At a high level, ScanCode detects more licenses and copyrights than licensecheck does, reporting more details about the matches. It is likely slower.
In more details: ScanCode is a Python app using a data-driven approach (as opposed to carefully crafted regex like licensecheck uses):
for license scan, the detection is based on a (large) number of license full texts (~2100) and license notices, mentions and variants (~32,000) and is data- driven as opposed to regex-driven. It detects and reports exactly where license text is found in a file. Just throw in more license texts to improve the detection.
for copyright scan, the approach is natural language parsing grammar; it has a few thousand tests.
licenses and copyrights are detected in texts and binaries
licenses and copyrights are also detected in structured package manifests
Licensecheck (available here for reference: https://metacpan.org/pod/App::Licensecheck ) is a Perl script using hand- crafted regex patterns to find typical copyright statements and about 50 common licenses. There are about 50 license detection tests.
A quick test (in July 2015, before a major refactoring, but for this may still be still valid) shows several things that are not detected by licensecheck that are detected by ScanCode.
How can I integrate ScanCode in my application?
More specifically, does this tool provide an API which can be used by us for the integration with my system to trigger the license check and to use the result?
In terms of API, there are two stable entry points:
#. The JSON output when you use it as a command line tool from any language or when you call the scancode.cli.scancode function from a Python script.
#. Otherwise the scancode.cli.api module provides a simple function if you are only interested in calling a certain service on a given file (such as license detection or copyright detection)

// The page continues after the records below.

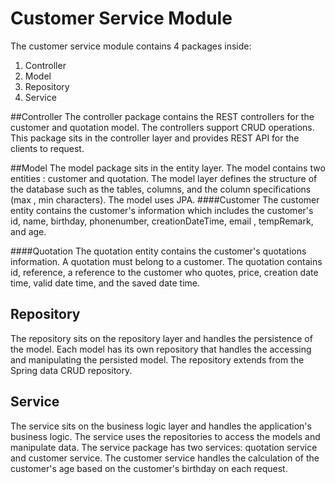 # Customer Service Module

The customer service module contains 4 packages inside:
1. Controller
2. Model
3. Repository
4. Service

##Controller
The controller package contains the REST controllers for the customer and
 quotation model. The controllers support CRUD operations. This package sits
  in the controller layer and provides REST API for the clients to request.
  
##Model
The model package sits in the entity layer. The model contains two entities
: customer and quotation. The model layer defines the structure of the
 database such as the tables, columns, and the column specifications (max
 , min characters). The model uses JPA.
####Customer
The customer entity contains the customer's information which includes the
 customer's id, name, birthday, phonenumber, creationDateTime, email
 , tempRemark, and age.
 
####Quotation
The quotation entity contains the customer's quotations information. A
 quotation must belong to a customer. The quotation contains id, reference, a
  reference to the customer who quotes, price, creation date time, valid
   date time, and the saved date time.

##   Repository
The repository sits on the repository layer and handles the persistence of
 the model. Each model has its own repository that handles the accessing and
  manipulating the persisted model. The repository extends from the Spring data
   CRUD repository.
   
## Service
The service sits on the business logic layer and handles the application's
 business logic. The service uses the repositories to access the models and
  manipulate data. The service package has two services: quotation service
   and customer service. The customer service handles the calculation of the
    customer's age based on the customer's birthday on each request. 
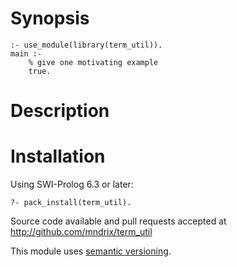 # Synopsis

    :- use_module(library(term_util)).
    main :-
        % give one motivating example
        true.

# Description

# Installation

Using SWI-Prolog 6.3 or later:

    ?- pack_install(term_util).

Source code available and pull requests accepted at
http://github.com/mndrix/term_util

This module uses [semantic versioning](http://semver.org/).
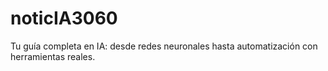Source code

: # noticIA3060
Tu guía completa en IA: 
desde redes neuronales hasta automatización con herramientas reales.
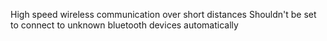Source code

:High speed wireless communication over short distances
Shouldn't be set to connect to unknown bluetooth devices automatically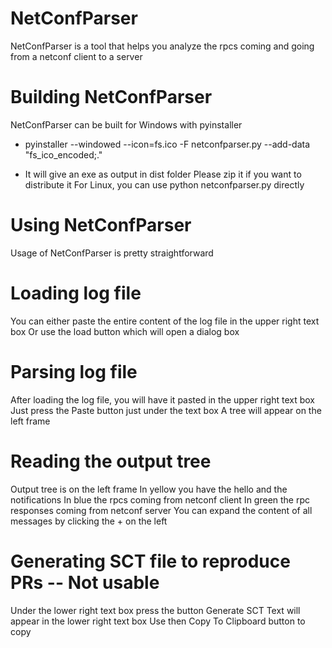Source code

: # NetConfParser
NetConfParser is a tool that helps you analyze the rpcs coming and going from a netconf client to 
a server 


# Building NetConfParser
NetConfParser can be built for Windows with pyinstaller
* pyinstaller  --windowed --icon=fs.ico -F netconfparser.py --add-data "fs_ico_encoded;."

* It will give an exe as output in dist folder
Please zip it if you want to distribute it
For Linux, you can use python netconfparser.py directly

# Using NetConfParser
Usage of NetConfParser is pretty straightforward

# Loading log file
You can either paste the entire content of the log file in the upper right text box
Or use the load button which will open a dialog box

# Parsing log file
After loading the log file, you will have it pasted in the upper right text box
Just press the Paste button just under the text box
A tree will appear on the left frame

# Reading the output tree
Output tree is on the left frame
In yellow you have the hello and the notifications
In blue the rpcs coming from netconf client
In green the rpc responses coming from netconf server
You can expand the content of all messages by clicking the + on the left

# Generating SCT file to reproduce PRs -- Not usable
Under the lower right text box press the button Generate SCT
Text will appear in the lower right text box
Use then Copy To Clipboard button to copy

Can I install ScanCode in a Unicode path?
Yes and this is fully supported and tested. See https://github.com/nexB/scancode-toolkit/issues/867 for a previous bug that was preventing this.
There was a bug in virtualenv https://github.com/pypa/virtualenv/issues/457 that is now fixed and has been extensively tested for ScanCode.
The line numbers for a copyright found in a binary are weird. What do they mean?
When scanning binaries, the line numbers are just a relative indication of where a detection was found: there is no such thing as lines in a binary. The numbers reported are based on the strings extracted from the binaries, typically broken as new lines with each NULL character.